World’s 25 million displaced people pose toughest challenge for aid efforts – UN official

10 February 2006
Dennis McNamara

Ousted from their homes by violence and conflict, the 25 million people living in limbo within the borders of their own nations remain the toughest assignment for the humanitarian community, a senior United Nations relief official said today.

“This is the most under-addressed humanitarian challenge,” said Dennis McNamara, Special Advisor to the UN Emergency Relief Coordinator, referring to internally displaced people (IDP) around the world, including more than 12 million in Africa.
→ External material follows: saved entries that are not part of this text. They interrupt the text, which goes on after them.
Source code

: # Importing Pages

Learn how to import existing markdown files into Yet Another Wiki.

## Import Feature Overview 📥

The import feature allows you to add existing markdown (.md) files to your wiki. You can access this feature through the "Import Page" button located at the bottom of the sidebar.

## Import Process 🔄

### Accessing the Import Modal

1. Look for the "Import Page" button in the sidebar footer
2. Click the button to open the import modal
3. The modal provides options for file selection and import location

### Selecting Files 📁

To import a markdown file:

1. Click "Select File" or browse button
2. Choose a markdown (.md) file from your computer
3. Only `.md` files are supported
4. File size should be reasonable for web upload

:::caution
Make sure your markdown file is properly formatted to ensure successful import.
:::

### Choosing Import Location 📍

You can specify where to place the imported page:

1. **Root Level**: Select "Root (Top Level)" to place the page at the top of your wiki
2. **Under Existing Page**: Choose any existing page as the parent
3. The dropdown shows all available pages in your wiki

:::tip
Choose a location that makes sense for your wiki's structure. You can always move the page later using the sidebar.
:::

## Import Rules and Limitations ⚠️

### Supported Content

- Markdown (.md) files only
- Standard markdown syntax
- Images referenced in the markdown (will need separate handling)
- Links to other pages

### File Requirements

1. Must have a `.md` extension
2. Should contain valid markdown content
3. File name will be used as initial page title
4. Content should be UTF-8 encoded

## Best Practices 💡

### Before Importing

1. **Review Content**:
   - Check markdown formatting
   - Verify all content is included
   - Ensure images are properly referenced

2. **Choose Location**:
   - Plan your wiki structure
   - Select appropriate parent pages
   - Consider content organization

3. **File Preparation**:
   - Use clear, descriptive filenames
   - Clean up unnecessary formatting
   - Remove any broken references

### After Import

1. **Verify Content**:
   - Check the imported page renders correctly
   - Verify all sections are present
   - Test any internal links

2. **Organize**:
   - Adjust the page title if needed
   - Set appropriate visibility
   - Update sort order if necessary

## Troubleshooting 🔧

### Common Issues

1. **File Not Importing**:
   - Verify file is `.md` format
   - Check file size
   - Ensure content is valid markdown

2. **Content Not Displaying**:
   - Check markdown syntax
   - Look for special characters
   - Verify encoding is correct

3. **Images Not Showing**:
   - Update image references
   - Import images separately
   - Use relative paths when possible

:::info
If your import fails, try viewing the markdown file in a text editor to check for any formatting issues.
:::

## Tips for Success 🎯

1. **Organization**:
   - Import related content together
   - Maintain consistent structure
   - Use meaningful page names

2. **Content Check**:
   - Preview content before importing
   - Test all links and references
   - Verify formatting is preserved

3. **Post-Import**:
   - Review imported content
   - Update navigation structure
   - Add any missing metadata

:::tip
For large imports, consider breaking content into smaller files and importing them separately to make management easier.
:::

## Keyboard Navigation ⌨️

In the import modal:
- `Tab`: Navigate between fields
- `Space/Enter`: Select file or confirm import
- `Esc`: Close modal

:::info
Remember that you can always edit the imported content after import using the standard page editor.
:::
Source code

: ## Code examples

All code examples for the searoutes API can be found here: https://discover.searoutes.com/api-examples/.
At a press briefing held at UN Headquarters today, he labelled the situation a global tragedy that struck mostly women and children and impacted the “poorest of the poor.” These people frequently have no basic rights or protection and no dedicated UN agency or convention to protect them from assaults, killings, rapes and other traumas.

Mr. McNamara said humanitarian assistance is relatively easy to deliver, but it does not address basic problems that often plague affected countries, including widespread government corruption, prolonged conflicts, arms sales and high unemployment rates among young people.

“Pop concerts are useful and helpful, but they don’t try and address the fundamental issues,” he said, referring to concerts held by rock stars in recent years to raise money for hungry children in Africa. Instead, he urged world leaders and humanitarian officials to adopt a “holistic, comprehensive, long-term approach to break the cycle of conflict and displacement.”

In the absence of a more comprehensive response, this problem “will not go away,” warned Mr. McNamara, who assumed his post as Director of the Internal Displacement Division when it was created on 1 July 2004.

He said the international media often does not cover the sustained conflicts in Africa. The clash in the Democratic Republic of the Congo (DRC), for example, produces 38,000 deaths, directly or indirectly, each month, he said. An unprecedented 3.9 million people have died in the conflict. “This tragedy is not getting the attention it deserves,” he added.

In a presentation delivered in Nairobi late last month, Mr. McNamara said the gain achieved by peacekeeping operations are being squandered as international and local governments fail to invest in development programmes that will stabilize a country after a conflict has ended.

Political support, mediation and recovery efforts that help create livelihoods for people are also necessary to rebuild communities torn apart by conflict, he said.